Activity »
Can you edit the items below so that "市场营销" becomes "营销推广", with nothing else changed? Leave the pictures out of your answer.

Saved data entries
● ● ● ●
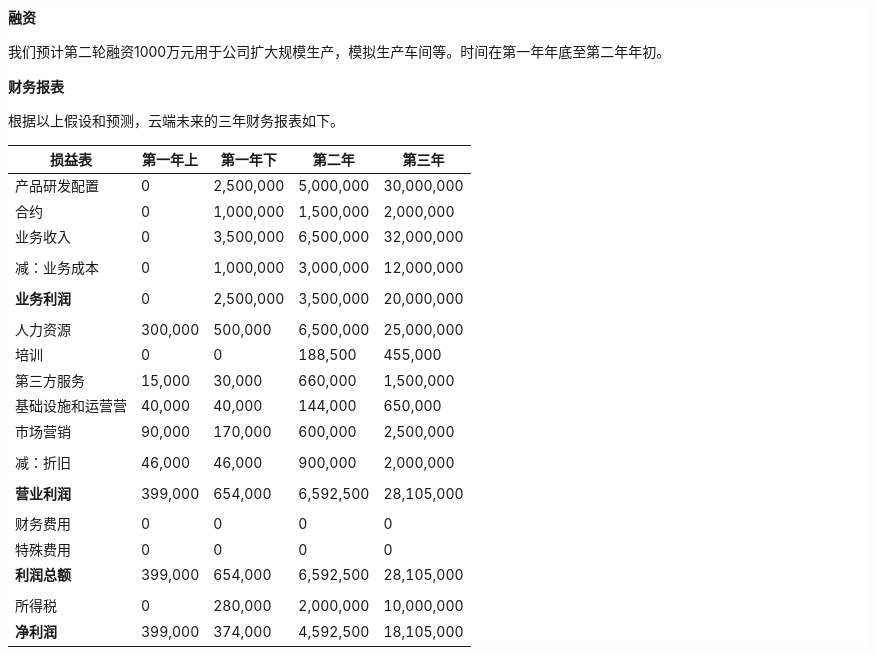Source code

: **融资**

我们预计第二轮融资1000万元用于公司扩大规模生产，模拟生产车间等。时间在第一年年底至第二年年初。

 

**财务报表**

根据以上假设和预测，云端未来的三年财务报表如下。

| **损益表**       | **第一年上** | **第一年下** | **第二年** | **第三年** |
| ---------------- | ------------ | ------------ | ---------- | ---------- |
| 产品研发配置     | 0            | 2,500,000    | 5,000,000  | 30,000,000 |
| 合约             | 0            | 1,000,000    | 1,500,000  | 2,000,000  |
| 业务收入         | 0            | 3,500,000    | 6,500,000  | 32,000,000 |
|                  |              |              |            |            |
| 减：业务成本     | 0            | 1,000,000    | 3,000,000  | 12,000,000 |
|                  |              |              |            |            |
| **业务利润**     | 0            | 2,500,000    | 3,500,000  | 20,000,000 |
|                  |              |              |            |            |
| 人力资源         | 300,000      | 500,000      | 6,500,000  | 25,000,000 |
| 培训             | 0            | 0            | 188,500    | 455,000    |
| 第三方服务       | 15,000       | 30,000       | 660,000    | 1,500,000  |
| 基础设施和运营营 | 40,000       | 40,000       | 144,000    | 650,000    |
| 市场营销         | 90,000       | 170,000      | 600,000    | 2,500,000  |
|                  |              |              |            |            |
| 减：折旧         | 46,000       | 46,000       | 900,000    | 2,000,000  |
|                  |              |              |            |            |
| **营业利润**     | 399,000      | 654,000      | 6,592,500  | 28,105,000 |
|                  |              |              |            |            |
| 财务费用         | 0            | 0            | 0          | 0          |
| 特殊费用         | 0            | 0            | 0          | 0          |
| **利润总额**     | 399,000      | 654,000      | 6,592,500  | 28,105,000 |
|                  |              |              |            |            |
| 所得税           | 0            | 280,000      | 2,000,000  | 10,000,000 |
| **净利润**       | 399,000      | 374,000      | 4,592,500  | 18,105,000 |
● ● ● ●
Output of the task »
Source code

: **融资**

我们预计第二轮融资1000万元用于公司扩大规模生产，模拟生产车间等。时间在第一年年底至第二年年初。

 

**财务报表**

根据以上假设和预测，云端未来的三年财务报表如下。

| **损益表**       | **第一年上** | **第一年下** | **第二年** | **第三年** |
| ---------------- | ------------ | ------------ | ---------- | ---------- |
| 产品研发配置     | 0            | 2,500,000    | 5,000,000  | 30,000,000 |
| 合约             | 0            | 1,000,000    | 1,500,000  | 2,000,000  |
| 业务收入         | 0            | 3,500,000    | 6,500,000  | 32,000,000 |
|                  |              |              |            |            |
| 减：业务成本     | 0            | 1,000,000    | 3,000,000  | 12,000,000 |
|                  |              |              |            |            |
| **业务利润**     | 0            | 2,500,000    | 3,500,000  | 20,000,000 |
|                  |              |              |            |            |
| 人力资源         | 300,000      | 500,000      | 6,500,000  | 25,000,000 |
| 培训             | 0            | 0            | 188,500    | 455,000    |
| 第三方服务       | 15,000       | 30,000       | 660,000    | 1,500,000  |
| 基础设施和运营营 | 40,000       | 40,000       | 144,000    | 650,000    |
| 营销推广         | 90,000       | 170,000      | 600,000    | 2,500,000  |
|                  |              |              |            |            |
| 减：折旧         | 46,000       | 46,000       | 900,000    | 2,000,000  |
|                  |              |              |            |            |
| **营业利润**     | 399,000      | 654,000      | 6,592,500  | 28,105,000 |
|                  |              |              |            |            |
| 财务费用         | 0            | 0            | 0          | 0          |
| 特殊费用         | 0            | 0            | 0          | 0          |
| **利润总额**     | 399,000      | 654,000      | 6,592,500  | 28,105,000 |
|                  |              |              |            |            |
| 所得税           | 0            | 280,000      | 2,000,000  | 10,000,000 |
| **净利润**       | 399,000      | 374,000      | 4,592,500  | 18,105,000 |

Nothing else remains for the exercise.